I agree with most of Welsh's expressed values, such as his opposition to caste (though he has nothing to say here about Hinduism) and the oppression of women (though he has nothing to say about the deeply entrenched sexism of Western secular science).  But you don't need prophets to take those positions.  Moral positions don't come from gods, and someone who says you shouldn't oppress women because a god says so is part of the problem.

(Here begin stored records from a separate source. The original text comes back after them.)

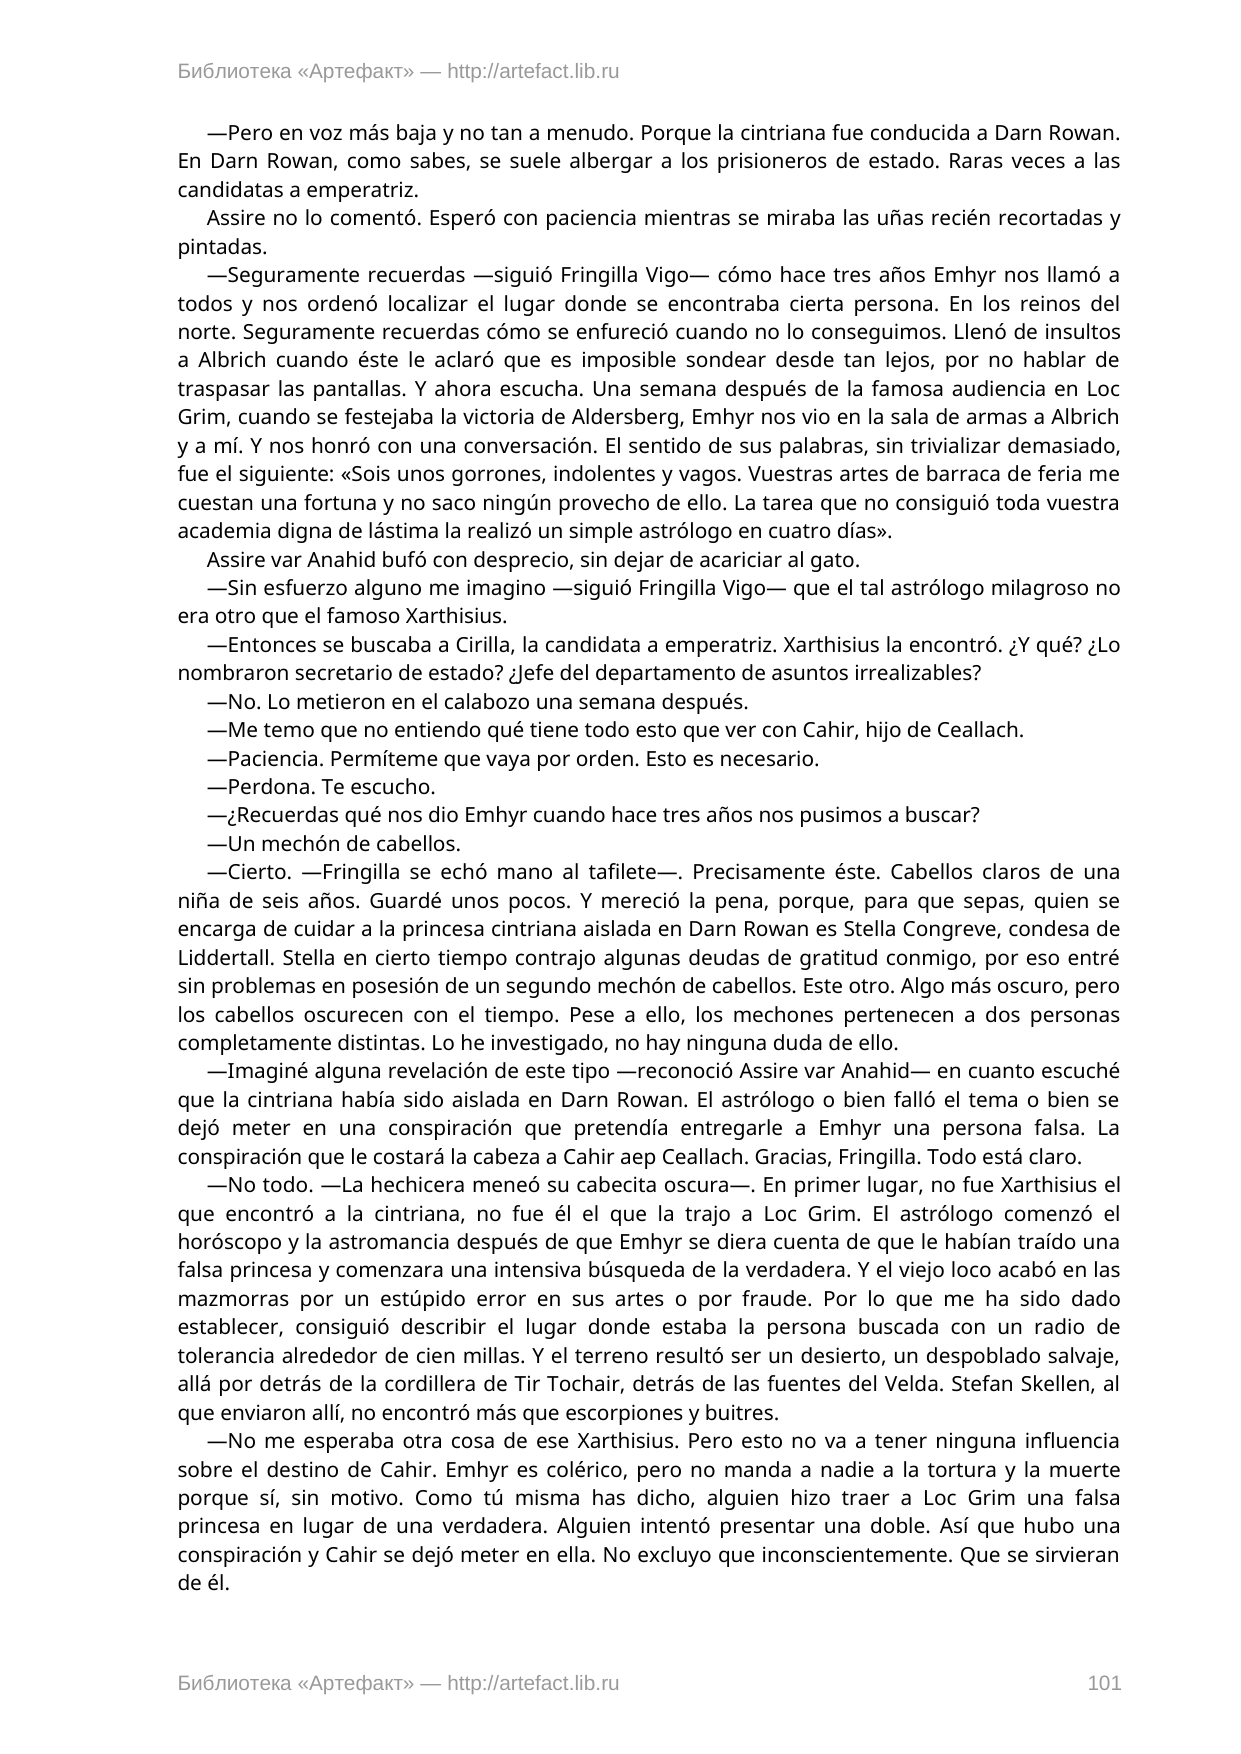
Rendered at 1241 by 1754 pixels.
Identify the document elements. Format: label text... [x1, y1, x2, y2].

text —Imaginé alguna revelación de este tipo —reconoció Assire var Anahid— en cuanto escuché que la cintriana había sido aislada en Darn Rowan. El astrólogo o bien falló el tema o bien se dejó meter en una conspiración que pretendía entregarle a Emhyr una persona falsa. La conspiración que le costará la cabeza a Cahir aep Ceallach. Gracias, Fringilla. Todo está claro. [177, 1057, 1122, 1170]
text —Sin esfuerzo alguno me imagino —siguió Fringilla Vigo— que el tal astrólogo milagroso no era otro que el famoso Xarthisius. [177, 573, 1122, 630]
text —No me esperaba otra cosa de ese Xarthisius. Pero esto no va a tener ninguna influencia sobre el destino de Cahir. Emhyr es colérico, pero no manda a nadie a la tortura y la muerte porque sí, sin motivo. Como tú misma has dicho, alguien hizo traer a Loc Grim una falsa princesa en lugar de una verdadera. Alguien intentó presentar una doble. Así que hubo una conspiración y Cahir se dejó meter en ella. No excluyo que inconscientemente. Que se sirvieran de él. [177, 1426, 1122, 1597]
text —No. Lo metieron en el calabozo una semana después. [177, 687, 1122, 715]
text —Seguramente recuerdas —siguió Fringilla Vigo— cómo hace tres años Emhyr nos llamó a todos y nos ordenó localizar el lugar donde se encontraba cierta persona. En los reinos del norte. Seguramente recuerdas cómo se enfureció cuando no lo conseguimos. Llenó de insultos a Albrich cuando éste le aclaró que es imposible sondear desde tan lejos, por no hablar de traspasar las pantallas. Y ahora escucha. Una semana después de la famosa audiencia en Loc Grim, cuando se festejaba la victoria de Aldersberg, Emhyr nos vio en la sala de armas a Albrich y a mí. Y nos honró con una conversación. El sentido de sus palabras, sin trivializar demasiado, fue el siguiente: «Sois unos gorrones, indolentes y vagos. Vuestras artes de barraca de feria me cuestan una fortuna y no saco ningún provecho de ello. La tarea que no consiguió toda vuestra academia digna de lástima la realizó un simple astrólogo en cuatro días». [177, 260, 1122, 545]
text Assire var Anahid bufó con desprecio, sin dejar de acariciar al gato. [177, 545, 1122, 573]
text —¿Recuerdas qué nos dio Emhyr cuando hace tres años nos pusimos a buscar? [177, 801, 1122, 829]
text —Paciencia. Permíteme que vaya por orden. Esto es necesario. [177, 744, 1122, 772]
text —Cierto. —Fringilla se echó mano al tafilete—. Precisamente éste. Cabellos claros de una niña de seis años. Guardé unos pocos. Y mereció la pena, porque, para que sepas, quien se encarga de cuidar a la princesa cintriana aislada en Darn Rowan es Stella Congreve, condesa de Liddertall. Stella en cierto tiempo contrajo algunas deudas de gratitud conmigo, por eso entré sin problemas en posesión de un segundo mechón de cabellos. Este otro. Algo más oscuro, pero los cabellos oscurecen con el tiempo. Pese a ello, los mechones pertenecen a dos personas completamente distintas. Lo he investigado, no hay ninguna duda de ello. [177, 857, 1122, 1057]
text —Entonces se buscaba a Cirilla, la candidata a emperatriz. Xarthisius la encontró. ¿Y qué? ¿Lo nombraron secretario de estado? ¿Jefe del departamento de asuntos irrealizables? [177, 630, 1122, 687]
text —Un mechón de cabellos. [177, 829, 1122, 857]
text —Perdona. Te escucho. [177, 772, 1122, 801]
text —No todo. —La hechicera meneó su cabecita oscura—. En primer lugar, no fue Xarthisius el que encontró a la cintriana, no fue él el que la trajo a Loc Grim. El astrólogo comenzó el horóscopo y la astromancia después de que Emhyr se diera cuenta de que le habían traído una falsa princesa y comenzara una intensiva búsqueda de la verdadera. Y el viejo loco acabó en las mazmorras por un estúpido error en sus artes o por fraude. Por lo que me ha sido dado establecer, consiguió describir el lugar donde estaba la persona buscada con un radio de tolerancia alrededor de cien millas. Y el terreno resultó ser un desierto, un despoblado salvaje, allá por detrás de la cordillera de Tir Tochair, detrás de las fuentes del Velda. Stefan Skellen, al que enviaron allí, no encontró más que escorpiones y buitres. [177, 1170, 1122, 1426]
text —Me temo que no entiendo qué tiene todo esto que ver con Cahir, hijo de Ceallach. [177, 715, 1122, 744]
text —Pero en voz más baja y no tan a menudo. Porque la cintriana fue conducida a Darn Rowan. En Darn Rowan, como sabes, se suele albergar a los prisioneros de estado. Raras veces a las candidatas a emperatriz. [177, 118, 1122, 203]
text Assire no lo comentó. Esperó con paciencia mientras se miraba las uñas recién recortadas y pintadas. [177, 203, 1122, 260]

In another tweet Welsh declares "All most religious followers are is indoctrinated slaves; born into a religion they did not choose. It's just another form of identity politics, usually combined with authoritarianism."  Of course, because a prophet is by definition an authoritarian figure: "Thus says Yahweh!"  But does Welsh seriously believe that you can eliminate indoctrination and authoritarianism by getting rid of "religion"?  The real and probably intractable problem lies in the fact that human beings are born helpless and must spend years being brought up in families.  Children don't choose their parents, the language they speak, the culture in which they grow up -- all of which they learn to accept as "nature," the way things are.  "Religion" is just a part of the matrix of indoctrination that goes with being human.  I hope Welsh knows better than to believe that you can raise children without indoctrinating them; that's a fantasy, one that could fairly be called religious.  It's certainly not based in science or reason.

Welsh also either ignores or is ignorant of all the scholarly work that shows how unsatisfactory, misleading, and impossible to define the word "religion" is.  But ignorance never keeps people from pontificating, does it?  Given the ex cathedra quality of his remarks, I wonder if he sees himself as a prophet.